The following is a media release submitted to SOURCE
FRAMINGHAM – Massachusetts State Fire Marshal Peter J. Ostroskey announced that National Arson Awareness Week is May 3-9, 2020.
This year’s theme, First Responders: Fire Investigations, Arson Laws and You!, highlights the crucial role that firefighters can play in a successful fire investigation. Firefighters are not just first responders to the fire, but to the fire investigation as well.
Firefighters are the eyes and ears of the professionals who investigate fires. As with any structure, the foundation is the most important part and firefighters lay the foundation for the scene examination. What they saw when they first responded to the fire, what suppression tactics they used, and what they observed after the fire, can all be useful clues for fire investigators. It is important for firefighters to understand that overhaul can affect the forensic fire scene examination. Delaying overhaul whenever possible until the fire investigators arrive on scene is helpful.
Firefighters can learn more about their important role in fire investigation at the U.S. Fire Administration’s Arson Awareness Week webpage.
The public can find information on how to prevent arson in their neighborhood by going to the Department of Fire Service’s Arson Awareness Week webpage.

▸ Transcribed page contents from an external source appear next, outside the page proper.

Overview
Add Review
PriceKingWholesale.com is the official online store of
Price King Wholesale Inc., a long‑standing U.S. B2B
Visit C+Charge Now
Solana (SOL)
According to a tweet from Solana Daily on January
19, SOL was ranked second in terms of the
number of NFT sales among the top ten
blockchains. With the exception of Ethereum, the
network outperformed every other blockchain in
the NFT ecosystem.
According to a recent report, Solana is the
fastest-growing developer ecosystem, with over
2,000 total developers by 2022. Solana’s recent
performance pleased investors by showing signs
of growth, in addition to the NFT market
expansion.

Team Concept of Fire Investigation Used in Massachusetts
Massachusetts has been using the team concept of fire investigation since the early 1980s. Specially trained State Police officers, assigned to the Office of the State Fire Marshal, work collaboratively with local fire and police department investigators, and when appropriate, agents from the federal Bureau of Alcohol, Tobacco, Firearms and Explosives (ATF). This has increased the knowledge and awareness of frontline firefighters so they may be more keenly aware of what to look for and how their tactics can affect the fire investigation. Fire and police train together at both the Massachusetts Firefighting Academy and the National Fire Academy using the National Fire Protection Association Standard 921 for fire investigation. This training prepares them for the teamwork of a fire investigation.
Accelerant Detection Canines (AK9s)
The State Police Fire and Explosion Investigation Section, assigned to the Office of the State Fire Marshal, has several teams of trained accelerant detection canines (AK9s) and handlers. These working dogs have noses that are over a hundred times more sensitive than the human sense of smell and are trained to detect all types of ignitable liquids that could be used to start or spread a fire. The dogs are trained using a “food reward” method. They are hand fed small amounts of food many times a day after detecting ignitable liquids during training or at a fire scene. The dogs and their handlers work or train every day and never get a day off.
In 2018, 551 arson fires were reported to the Massachusetts Fire Incident Reporting System, accounting for 2% of total fires.
The 134 structure arsons, 78 motor vehicle arsons, and 339 outside and other arsons caused four civilian deaths (accounting for 9% of civilian fire deaths), one fire service death, 13 civilian injuries and 43 fire service injuries. The estimated property loss from arson was $5.5 million.